Mutual Information between 2 variables
Now, we can try mutual information. We will compute the mutual information between each of the individual predictors and $y$.
X_new = df.copy()
y_new = X_new.pop('y')
discrete_features = X_new.dtypes == int
mi_scores = mutual_info_regression(X_new, y_new, discrete_features=discrete_features)
pd.Series(mi_scores, name="MI Scores", index=["MI between " + x + " and y: " for x in X_new.columns])
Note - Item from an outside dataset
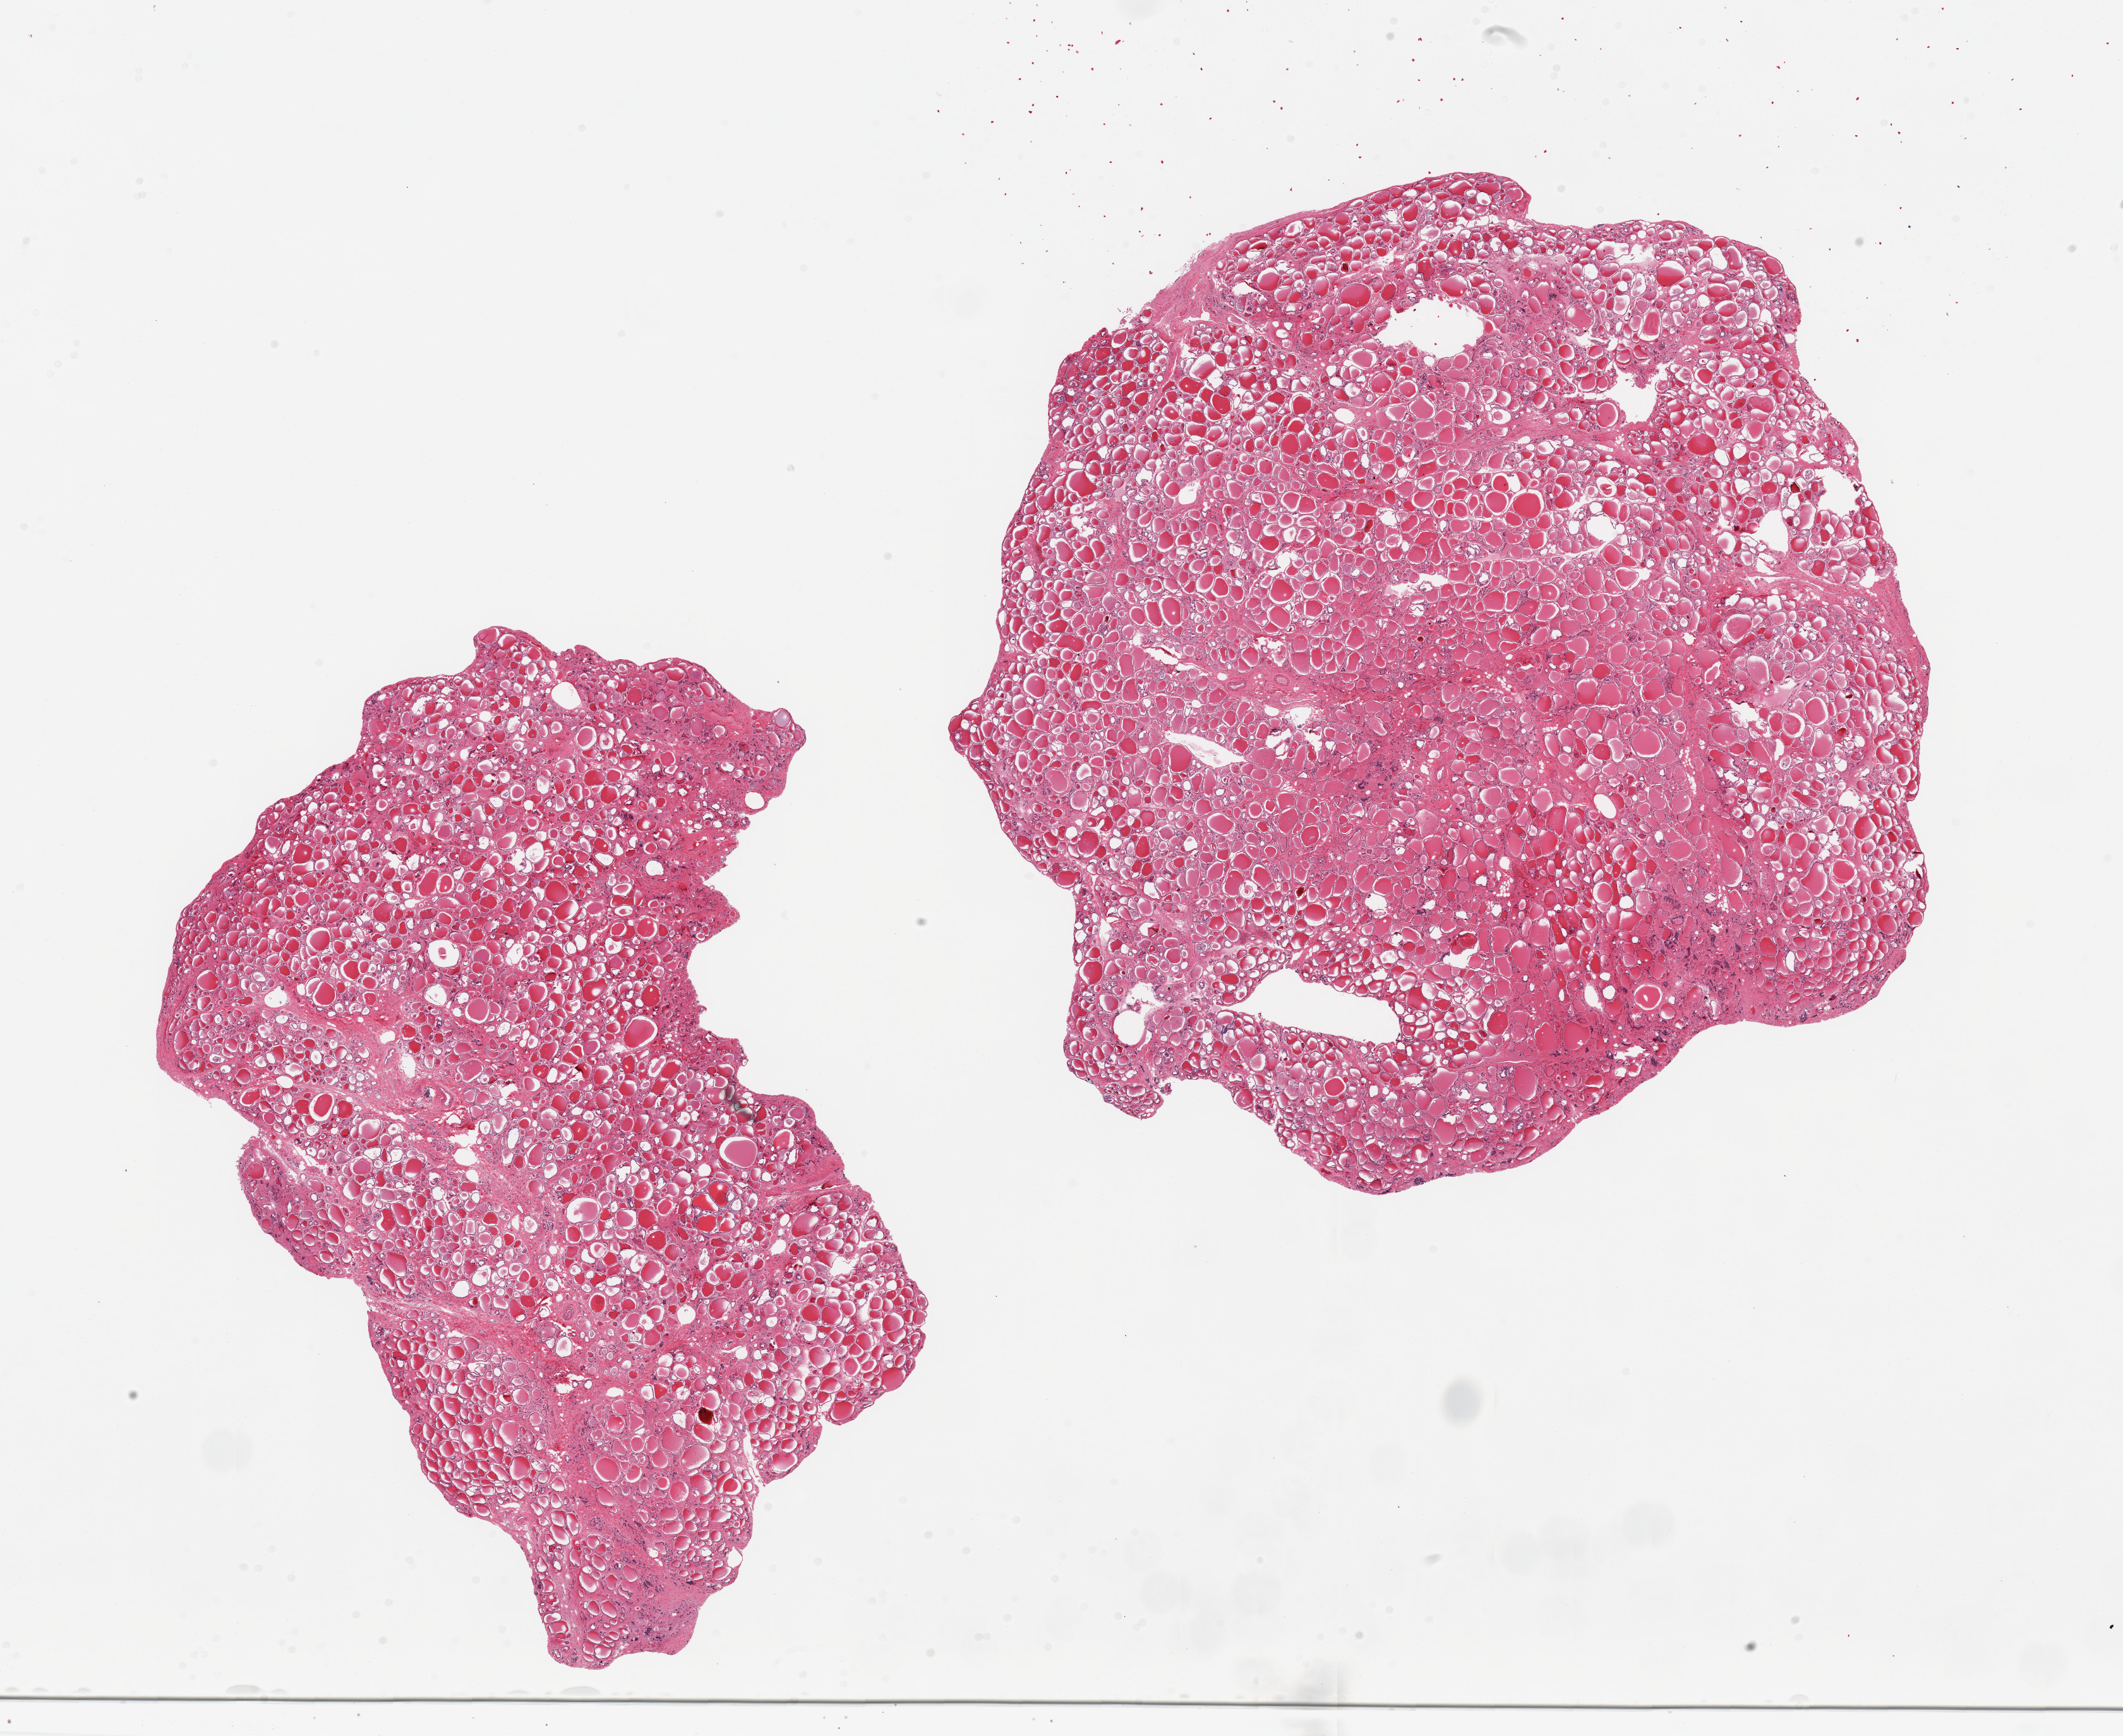
Haematoxylin and eosin whole-slide image — shown as a low-resolution overview of the whole scanned area (about 26.6 x 21.7 mm). PAXgene-fixed, paraffin-embedded tissue. Section of thyroid (target tissue). Donor tissue sample. Donor: male.
Pathologist's review note for this sample: 2 pieces, no abnormalities.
MI between x1 and y: 1.291825
MI between x2 and y: 0.293359
MI between x3 and y: 0.000000
Name: MI Scores, dtype: float64
Now, we are able see that $x_1$ is a strong predictor of $y$. However, if we stopped here, we might conclude that $x_2$ is not useful in the model.
Mutual Information between 3 variables
m = 2
mi_scores = m_dim_mi(X, y, m = m)
all_pairs = list(combinations(range(1, p + 1), m))
indices = ["MI between " + 'x' + str(pair[0]) + ' and x' + str(pair[1]) + " and y: " for pair in all_pairs]
pd.Series(mi_scores, name="MI Scores", index=indices)
MI between x1 and x2 and y: 1.783999
MI between x1 and x3 and y: 1.175598
MI between x2 and x3 and y: 0.282831
Name: MI Scores, dtype: float64
Finally, we see that there is a strong interaction between $x_1$ and $x_2$. Note that the mutual information with $x_3$ is very similar to the 2D mutual information for $x_1$ and $x_2$. This makes sense because $x_3$ is just noise and completely independent.